_Exercise objective_. Would you write out, word for word, each line of the records below from the top through the one holding "(534, 313) = (555, 335): grey"?

START Provided entries

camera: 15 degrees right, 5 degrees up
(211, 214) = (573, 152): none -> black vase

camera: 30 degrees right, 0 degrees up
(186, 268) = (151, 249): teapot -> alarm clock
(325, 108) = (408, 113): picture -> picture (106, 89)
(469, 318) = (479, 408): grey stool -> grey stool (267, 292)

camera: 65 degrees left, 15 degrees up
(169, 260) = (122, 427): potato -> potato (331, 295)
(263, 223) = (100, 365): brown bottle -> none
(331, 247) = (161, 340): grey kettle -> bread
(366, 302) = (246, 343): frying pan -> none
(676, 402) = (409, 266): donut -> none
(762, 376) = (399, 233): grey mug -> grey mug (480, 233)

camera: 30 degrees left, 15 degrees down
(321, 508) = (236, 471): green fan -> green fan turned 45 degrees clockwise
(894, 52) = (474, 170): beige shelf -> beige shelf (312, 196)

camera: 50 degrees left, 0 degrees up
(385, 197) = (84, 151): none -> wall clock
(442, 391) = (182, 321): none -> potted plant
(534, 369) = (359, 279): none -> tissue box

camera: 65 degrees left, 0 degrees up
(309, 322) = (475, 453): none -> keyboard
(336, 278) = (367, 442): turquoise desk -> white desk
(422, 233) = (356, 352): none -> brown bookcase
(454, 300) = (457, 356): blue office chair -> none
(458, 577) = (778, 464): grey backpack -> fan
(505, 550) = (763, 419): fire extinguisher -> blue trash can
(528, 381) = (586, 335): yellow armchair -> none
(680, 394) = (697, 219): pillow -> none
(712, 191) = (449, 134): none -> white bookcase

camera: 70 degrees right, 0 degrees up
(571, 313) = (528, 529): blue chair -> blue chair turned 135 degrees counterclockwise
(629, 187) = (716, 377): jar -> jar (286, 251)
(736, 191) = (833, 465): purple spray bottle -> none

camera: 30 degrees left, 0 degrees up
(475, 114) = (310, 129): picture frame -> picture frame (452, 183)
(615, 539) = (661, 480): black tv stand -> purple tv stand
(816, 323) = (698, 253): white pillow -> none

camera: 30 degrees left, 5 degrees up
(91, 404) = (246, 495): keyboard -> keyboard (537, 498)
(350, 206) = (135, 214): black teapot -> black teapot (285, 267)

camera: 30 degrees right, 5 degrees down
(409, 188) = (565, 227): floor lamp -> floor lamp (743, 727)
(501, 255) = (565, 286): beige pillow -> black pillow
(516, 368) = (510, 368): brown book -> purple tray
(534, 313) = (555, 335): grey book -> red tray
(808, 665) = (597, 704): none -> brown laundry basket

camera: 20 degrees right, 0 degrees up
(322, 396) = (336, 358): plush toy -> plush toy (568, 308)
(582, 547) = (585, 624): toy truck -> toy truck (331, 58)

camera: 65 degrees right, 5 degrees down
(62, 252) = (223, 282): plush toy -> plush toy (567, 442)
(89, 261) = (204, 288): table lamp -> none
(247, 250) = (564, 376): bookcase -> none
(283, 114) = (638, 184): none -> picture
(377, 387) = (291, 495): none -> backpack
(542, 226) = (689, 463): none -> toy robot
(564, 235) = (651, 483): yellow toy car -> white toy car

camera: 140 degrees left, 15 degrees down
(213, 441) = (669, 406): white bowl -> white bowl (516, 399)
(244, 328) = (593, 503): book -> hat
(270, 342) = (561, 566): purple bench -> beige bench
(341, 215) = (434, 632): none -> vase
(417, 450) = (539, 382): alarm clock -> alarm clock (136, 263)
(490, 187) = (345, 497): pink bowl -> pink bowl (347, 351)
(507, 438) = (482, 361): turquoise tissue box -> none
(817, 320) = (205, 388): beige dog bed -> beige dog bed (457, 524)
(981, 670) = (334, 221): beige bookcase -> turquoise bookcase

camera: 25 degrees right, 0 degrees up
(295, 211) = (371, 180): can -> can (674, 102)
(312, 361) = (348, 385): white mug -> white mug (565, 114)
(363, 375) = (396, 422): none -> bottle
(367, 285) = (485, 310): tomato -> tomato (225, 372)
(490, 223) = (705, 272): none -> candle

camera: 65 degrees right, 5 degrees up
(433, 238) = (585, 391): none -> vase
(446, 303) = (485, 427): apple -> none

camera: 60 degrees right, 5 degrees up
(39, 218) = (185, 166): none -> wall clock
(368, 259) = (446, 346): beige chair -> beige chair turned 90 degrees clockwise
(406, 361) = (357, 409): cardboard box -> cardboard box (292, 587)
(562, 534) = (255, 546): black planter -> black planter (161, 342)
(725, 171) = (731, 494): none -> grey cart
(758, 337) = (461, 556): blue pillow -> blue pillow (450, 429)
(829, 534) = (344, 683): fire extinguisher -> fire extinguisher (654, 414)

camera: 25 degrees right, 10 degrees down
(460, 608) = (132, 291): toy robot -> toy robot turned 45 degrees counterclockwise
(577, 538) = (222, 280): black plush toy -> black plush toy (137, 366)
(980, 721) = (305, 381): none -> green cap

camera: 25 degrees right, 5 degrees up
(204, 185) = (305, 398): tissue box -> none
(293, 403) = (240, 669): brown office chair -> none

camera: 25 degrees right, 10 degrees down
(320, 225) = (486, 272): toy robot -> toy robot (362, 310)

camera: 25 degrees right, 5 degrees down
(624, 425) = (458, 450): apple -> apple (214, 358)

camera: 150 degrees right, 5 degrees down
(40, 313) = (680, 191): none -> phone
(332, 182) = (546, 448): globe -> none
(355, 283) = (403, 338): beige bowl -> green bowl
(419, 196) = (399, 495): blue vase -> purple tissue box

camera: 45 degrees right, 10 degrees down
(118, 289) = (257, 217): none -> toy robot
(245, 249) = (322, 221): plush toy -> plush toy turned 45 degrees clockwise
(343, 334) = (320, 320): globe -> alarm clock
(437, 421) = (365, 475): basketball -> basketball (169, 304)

END Provided entries

_Task answer_.
camera: 15 degrees right, 5 degrees up
(211, 214) = (573, 152): none -> black vase

camera: 30 degrees right, 0 degrees up
(186, 268) = (151, 249): teapot -> alarm clock
(325, 108) = (408, 113): picture -> picture (106, 89)
(469, 318) = (479, 408): grey stool -> grey stool (267, 292)

camera: 65 degrees left, 15 degrees up
(169, 260) = (122, 427): potato -> potato (331, 295)
(263, 223) = (100, 365): brown bottle -> none
(331, 247) = (161, 340): grey kettle -> bread
(366, 302) = (246, 343): frying pan -> none
(676, 402) = (409, 266): donut -> none
(762, 376) = (399, 233): grey mug -> grey mug (480, 233)

camera: 30 degrees left, 15 degrees down
(321, 508) = (236, 471): green fan -> green fan turned 45 degrees clockwise
(894, 52) = (474, 170): beige shelf -> beige shelf (312, 196)

camera: 50 degrees left, 0 degrees up
(385, 197) = (84, 151): none -> wall clock
(442, 391) = (182, 321): none -> potted plant
(534, 369) = (359, 279): none -> tissue box

camera: 65 degrees left, 0 degrees up
(309, 322) = (475, 453): none -> keyboard
(336, 278) = (367, 442): turquoise desk -> white desk
(422, 233) = (356, 352): none -> brown bookcase
(454, 300) = (457, 356): blue office chair -> none
(458, 577) = (778, 464): grey backpack -> fan
(505, 550) = (763, 419): fire extinguisher -> blue trash can
(528, 381) = (586, 335): yellow armchair -> none
(680, 394) = (697, 219): pillow -> none
(712, 191) = (449, 134): none -> white bookcase

camera: 70 degrees right, 0 degrees up
(571, 313) = (528, 529): blue chair -> blue chair turned 135 degrees counterclockwise
(629, 187) = (716, 377): jar -> jar (286, 251)
(736, 191) = (833, 465): purple spray bottle -> none

camera: 30 degrees left, 0 degrees up
(475, 114) = (310, 129): picture frame -> picture frame (452, 183)
(615, 539) = (661, 480): black tv stand -> purple tv stand
(816, 323) = (698, 253): white pillow -> none

camera: 30 degrees left, 5 degrees up
(91, 404) = (246, 495): keyboard -> keyboard (537, 498)
(350, 206) = (135, 214): black teapot -> black teapot (285, 267)

camera: 30 degrees right, 5 degrees down
(409, 188) = (565, 227): floor lamp -> floor lamp (743, 727)
(501, 255) = (565, 286): beige pillow -> black pillow
(516, 368) = (510, 368): brown book -> purple tray
(534, 313) = (555, 335): grey book -> red tray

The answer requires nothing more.